The Earth gets almost all its energy from the Sun. Sunlight reaches the Earth. About a third of it actually gets reflected back out to space and doesn’t do anything and some of it gets absorbed by stuff up in the atmosphere but the *rest* of it actually reaches Earth’s surface to provide us with that sweet heat energy.

At the same time, the Earth starts releasing energy back out to space.

When there is *less* greenhouse gases, more of that energy can freely leave and not bother us. But as greenhouse gases go *up*, it traps that energy, not letting it go anywhere. Since it can’t go… it just stays on our planet to keep heating up. And since we still have sunlight heating us, too, it means that the temperature grows.

It’s called the “greenhouse effect” because it’s the same idea of a regular greenhouse – energy enters but can’t escape.

Anonymous 0 Comments

This came up in the most recent episode of [A Problem Squared](https://youtu.be/gXIh2GyIBXw).

Basically, different gasses are transparent to some light but opaque to others.
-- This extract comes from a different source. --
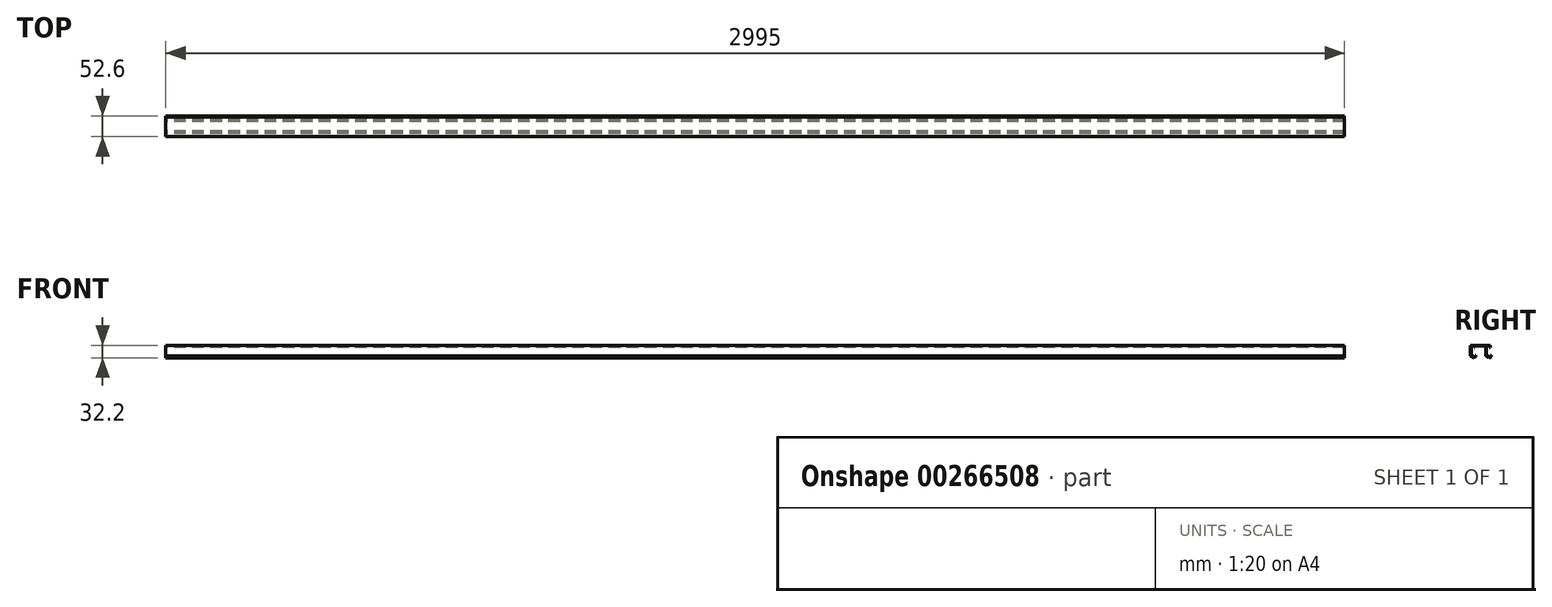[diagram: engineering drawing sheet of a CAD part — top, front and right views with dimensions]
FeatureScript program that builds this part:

This just means some light can get through but other light gets stuck.

Earth’s atmosphere is made up of a bunch of different gasses that let light through, predominantly in the visible and ultraviolet range (because evolution). Much of that light gets absorbed. The UV gets used by plants etc as food, and it gradually makes its way through the food chain. Ultimately, this eventually gets turned in to heat (as well as useful energy like movement etc.). Some of this heat gets emitted as infrared light.

The problem is, some of the gasses in the atmosphere (like CO2 and water) don’t let the infrared light through. These are the ones we call greenhouse gasses.

TLDR: greenhouse gasses let UV light in. Nature turns that in to heat in the form of IR light. The gasses don’t let the IR back out, so it gets stuck here.